= Evasion (law) =

Fundamental public policy doctrine

Evasion in law, is a fundamental public policy doctrine, which exists also in the conflict of laws.

==Definition==
Although one may legitimately plan affairs to avoid the incidence of obligations or liabilities imposed by the law, but no one may evade the operation of otherwise-mandatory provisions if duties and liabilities have been properly imposed or incurred.

It is a standard doctrine in most jurisdictions: in France, it is termed fraude à la loi; in Spain, fraude de ley; in Italy, frode alla legge; in Germany, Gesetzesumgehung. It reflects the need for governments to prevent their citizens from intentionally and improperly manipulating their behaviour to prevent mandatory provisions in the law from applying to them. As the translated names necessarily imply, the key is an intention to displace the normal operation of the legal system.

Sometimes, that intention is obvious. On other occasions, it is for the courts to decide whether a sufficient intention can be imputed. Once the intention is established, the evasive manoeuvre is void, and the normal legal provisions will apply to the parties.

==Taxation==
Almost all states operate a collection system for taxation revenues within a framework of law that is enforced by independent courts. Enabling statutes must be strictly applied, and it is generally against public policy to allow the tax administration to agree to reduce the amount of tax payable by any individual. Like criminal law in which agreements by the policing authorities to exempt a criminal are prohibited, tax law has a special status as being essential to an organised society in maintaining public trust through the policy of equal treatment in the legal system.

Nevertheless, a taxpayer who organises affairs to exploit a loophole in the law to avoid the incidence of tax liability will usually be permitted to do so. It is not for the courts to legislate and plug the gaps left by the legislature.

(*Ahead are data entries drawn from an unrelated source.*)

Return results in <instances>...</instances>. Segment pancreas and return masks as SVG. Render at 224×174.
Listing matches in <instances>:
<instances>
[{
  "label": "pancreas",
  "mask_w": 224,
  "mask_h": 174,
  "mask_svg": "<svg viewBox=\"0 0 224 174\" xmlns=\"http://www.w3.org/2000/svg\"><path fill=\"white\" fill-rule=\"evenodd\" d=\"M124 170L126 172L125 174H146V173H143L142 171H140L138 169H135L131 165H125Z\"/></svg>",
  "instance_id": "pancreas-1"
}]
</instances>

The test of avoidance is whether there is a legitimate purpose for the given behaviour. Many states adopt a "business purpose" test, by decomposing the transaction into its component steps to determine the true purpose of the transaction(s) (see tax avoidance).

==Family law==
In Family law, the citizens of any state may not be allowed to evade rules like those on marriage by blood relatives or by persons of the same biological sex only by travelling to and going through a ceremony in a state that allows them. The policies underpinning such laws are so fundamental to the culture of a state that they acquire mandatory status (see nullity). The same applies to divorce.

An early case in France (under the civil law system), known as the Princess Bauffremont Affair decided by the Cour de cassation in 1878 [Civ. 18 mars 1878, S.78.1.193 (note Labbé)] saw the princess obtain citizenship in Germany to obtain a divorce there and then remarry. She returned to France where she attempted to re-establish herself. Because the divorce was not recognised in France, her remarriage was declared null as a fraude à la loi.

==Contract law==
In Contract law, as an exception to the principle of autonomy implicit in the policy of freedom of contract, the parties cannot agree to a voluntary agreement to evade obligations imposed by law or to prevent the courts from taking jurisdiction if a dispute arises.

Also, the courts will examine the entire context for any series of transactions that seeks to avoid the operation of law. Hence, if it is illegal to export particular goods from X to A, such a law cannot be evaded by entering into back-to-back agreements to export the goods first to Y and then to A.

Some laws are so fundamental that they can never be evaded. Thus, even though the contracts might be perfectly legal, they would be denied enforcement if the effect would be against public policy, such as the following:
- protection from unreasonable restraints of trade, such as agreements not to compete after terminating employment or selling a business must allow individuals a reasonable opportunity to earn a living.
- protection of family relationships: an agreement relating to the custody of a child and maintenance cannot exclude the power of a court to examine its terms and to judge whether it is in the best interests of the child.
- Prevention of the enforcement of contracts:
  - involving commission of a tort or crime;
  - inducing breach of fiduciary duties;
  - inducing a breach in a contract with a third party;
  - disclaiming liability for harm caused intentionally, recklessly or negligently (including liability for any misrepresentation). Liability for personal injuries arising from the use of products can be disclaimed only in rare circumstances (for example, if two merchants fairly bargain for it, and the product is experimental).
  - involving the waiver or release of entrenched rights: in the United States, the release of rights granted by the Age Discrimination in Employment Act of 1967, 81 Stat. 602, 29 U.S.C. § 621 will not be effective even if supported by consideration, except under the Older Workers Benefit Protection Act.

==Conflict of laws==
At either the characterisation or the choice of law stage, the most usual manipulation involves the way in which the connecting factors are pleaded as between the lex fori and the lex loci so that inconvenient local laws are evaded in favour of a "foreign" law.

==Detection==
Under US Drug Trafficking Vessel Interdiction Act, it is illegal to operate or embark in a submersible vessel or semi-submersible vessel without nationality on an international voyage with the intent to evade detection. That is curious because one of the required proofs of nationality is the documents issued under the 1958 Convention on the High Seas, a convention, which Congress has never acknowledged by ratifying.